What the leadership of the Greek Foreign Ministry should not forget is that in all issues exist potential allies and alternatives. Our country must come to an agreement with Bulgaria and Romania, which are strategic allies in the EU [6], and push the Skopje in diplomatic discussions. The first step in this direction has already been made last November with the Ministers of Foreign Affairs of the three countries meeting in Sofia, aiming to determine their view for the Western Balkans, including FYROM. Noting that Bulgaria also has problems with FYROM, as it believes that there is no different language than their own and therefore Macedonian national identity. [7] Greece, finally, must act. The timeless story punishes those who keep a passive attitude to events.
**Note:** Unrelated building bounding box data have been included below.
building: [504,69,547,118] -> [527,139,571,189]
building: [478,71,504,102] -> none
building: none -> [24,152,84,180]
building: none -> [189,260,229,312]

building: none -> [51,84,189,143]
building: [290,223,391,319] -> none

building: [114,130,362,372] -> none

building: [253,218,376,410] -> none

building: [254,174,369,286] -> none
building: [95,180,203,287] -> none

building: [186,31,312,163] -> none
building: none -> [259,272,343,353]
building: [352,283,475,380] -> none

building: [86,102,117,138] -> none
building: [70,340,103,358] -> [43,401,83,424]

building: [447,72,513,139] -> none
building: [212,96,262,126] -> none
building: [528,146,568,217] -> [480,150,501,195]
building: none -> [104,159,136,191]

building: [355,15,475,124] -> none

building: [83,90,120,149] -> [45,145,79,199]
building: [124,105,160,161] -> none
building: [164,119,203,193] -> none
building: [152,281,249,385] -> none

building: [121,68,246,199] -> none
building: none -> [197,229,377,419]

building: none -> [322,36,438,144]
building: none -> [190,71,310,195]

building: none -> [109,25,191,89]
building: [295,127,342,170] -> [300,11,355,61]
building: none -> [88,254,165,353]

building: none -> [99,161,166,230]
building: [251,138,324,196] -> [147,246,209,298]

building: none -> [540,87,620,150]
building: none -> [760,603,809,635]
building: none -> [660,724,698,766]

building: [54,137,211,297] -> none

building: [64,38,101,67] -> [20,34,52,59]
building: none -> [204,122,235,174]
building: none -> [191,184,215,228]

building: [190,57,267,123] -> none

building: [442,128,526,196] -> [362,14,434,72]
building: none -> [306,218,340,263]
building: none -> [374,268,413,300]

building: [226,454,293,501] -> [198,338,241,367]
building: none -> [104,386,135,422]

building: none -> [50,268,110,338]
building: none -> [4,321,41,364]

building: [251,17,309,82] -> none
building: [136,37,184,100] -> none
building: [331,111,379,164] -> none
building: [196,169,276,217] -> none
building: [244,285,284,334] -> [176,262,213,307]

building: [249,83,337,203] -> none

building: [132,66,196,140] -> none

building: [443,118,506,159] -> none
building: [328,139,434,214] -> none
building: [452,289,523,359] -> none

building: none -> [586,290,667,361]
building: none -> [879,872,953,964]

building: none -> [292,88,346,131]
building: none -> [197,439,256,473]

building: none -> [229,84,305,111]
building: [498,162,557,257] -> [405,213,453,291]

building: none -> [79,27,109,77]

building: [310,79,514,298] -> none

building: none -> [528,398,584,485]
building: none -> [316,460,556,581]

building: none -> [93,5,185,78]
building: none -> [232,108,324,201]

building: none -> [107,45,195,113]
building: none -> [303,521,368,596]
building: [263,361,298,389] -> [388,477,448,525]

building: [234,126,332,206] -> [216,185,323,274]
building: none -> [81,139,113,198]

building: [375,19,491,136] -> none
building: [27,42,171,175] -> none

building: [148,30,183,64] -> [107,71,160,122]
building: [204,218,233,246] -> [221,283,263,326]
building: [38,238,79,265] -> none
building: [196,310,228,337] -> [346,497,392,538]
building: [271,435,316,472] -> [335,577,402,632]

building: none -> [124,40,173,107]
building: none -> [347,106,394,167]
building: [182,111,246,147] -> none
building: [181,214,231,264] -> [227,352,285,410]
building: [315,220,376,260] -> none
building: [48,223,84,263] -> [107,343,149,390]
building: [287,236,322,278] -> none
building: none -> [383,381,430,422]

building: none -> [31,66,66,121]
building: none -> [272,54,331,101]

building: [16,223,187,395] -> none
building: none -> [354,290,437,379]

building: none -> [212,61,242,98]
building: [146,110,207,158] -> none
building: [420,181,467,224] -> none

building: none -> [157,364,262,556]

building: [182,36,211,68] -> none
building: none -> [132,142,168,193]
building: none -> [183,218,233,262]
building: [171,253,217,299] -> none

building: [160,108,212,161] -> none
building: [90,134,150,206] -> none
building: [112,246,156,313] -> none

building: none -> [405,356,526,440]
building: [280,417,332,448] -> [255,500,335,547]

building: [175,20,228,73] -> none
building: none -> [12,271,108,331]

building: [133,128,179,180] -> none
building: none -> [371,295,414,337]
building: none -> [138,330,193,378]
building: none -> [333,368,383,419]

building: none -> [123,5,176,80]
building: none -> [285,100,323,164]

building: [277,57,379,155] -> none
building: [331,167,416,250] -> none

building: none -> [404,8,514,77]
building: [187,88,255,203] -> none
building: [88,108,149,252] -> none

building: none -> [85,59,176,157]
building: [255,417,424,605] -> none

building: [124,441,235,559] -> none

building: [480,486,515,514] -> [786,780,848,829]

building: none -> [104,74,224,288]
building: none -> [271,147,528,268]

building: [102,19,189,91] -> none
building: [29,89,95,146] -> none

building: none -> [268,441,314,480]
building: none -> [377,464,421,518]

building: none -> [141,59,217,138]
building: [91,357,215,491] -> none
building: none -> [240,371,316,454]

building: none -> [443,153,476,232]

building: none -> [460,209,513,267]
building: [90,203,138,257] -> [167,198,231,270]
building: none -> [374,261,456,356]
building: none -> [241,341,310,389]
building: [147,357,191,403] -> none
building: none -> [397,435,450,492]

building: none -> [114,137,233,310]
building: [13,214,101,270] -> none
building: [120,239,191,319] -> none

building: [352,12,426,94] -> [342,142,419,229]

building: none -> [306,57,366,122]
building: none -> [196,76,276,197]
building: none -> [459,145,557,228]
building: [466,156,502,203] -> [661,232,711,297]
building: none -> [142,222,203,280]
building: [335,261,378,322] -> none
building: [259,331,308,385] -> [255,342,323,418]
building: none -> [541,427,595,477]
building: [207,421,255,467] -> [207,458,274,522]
Besides, we see it in every solution that has been found over the past two decades, that the previous time was clearly better than the last.

Panagiotis I. Psyllos

 

[1] Euractiv, Political Instability in Skopje (04 January 2013), available at: http://euractiv.gr/dieyrynsi/politiki-astatheia-sta-skopia access: 23.01.2013.

[2] Greek Foreign Ministry, the name issue of FYROM, (January 23, 2013), available at: http://www.mfa.gr/to-zitima-tou-onomatos-tis-pgdm/ access: 23- 01-2013.

[3] Kotzias Nikos (2010), The Foreign Policy of Greece in the 21st Century, Kastaniotis, Athens, pp. 223-229.

[4] Interim Accord, Signed at New York on 13 September 1995, available at: http://www.mfa.gr/images/docs/fyrom/interim_accord_1995.pdf accessed on: 23-01-2013.

[5] The NATO decision was taken in April 2008, See Bucharest Summit Declaration, (3 April 2008), available at: http://www.mfa.gr/images/docs/fyrom/bucharest_summit_declaration_3_4_08.pdf accessed on: 23 -01-2013. Similarly the EU unanimous decision was made in June 2008, Brussels European Council, (20 June 2008), available at: http://www.mfa.gr/images/docs/fyrom/eu_council_conclusions_2008.pdf accessed on: 23-01 -2013.

[6] Even the Bulgarian leadership creaked teeth in Macedonian government last June, stressing that it will be very strict in approving the Macedonian EU membership criteria. See, very strict attitude to the European path of Macedonia announces the Bulgarian prime minister B. . Borisov on the occasion of the assumption Mitreva AMPE, (June 20, 2012), available at: http://web.ana-mpa.gr/balkans/article.php?doc_id=615493 access: 01.23.2013.

[7] Kotzias Nikos (2010), The Foreign Policy of Greece in the 21st Century, Kastaniotis, Athens, pp. 227.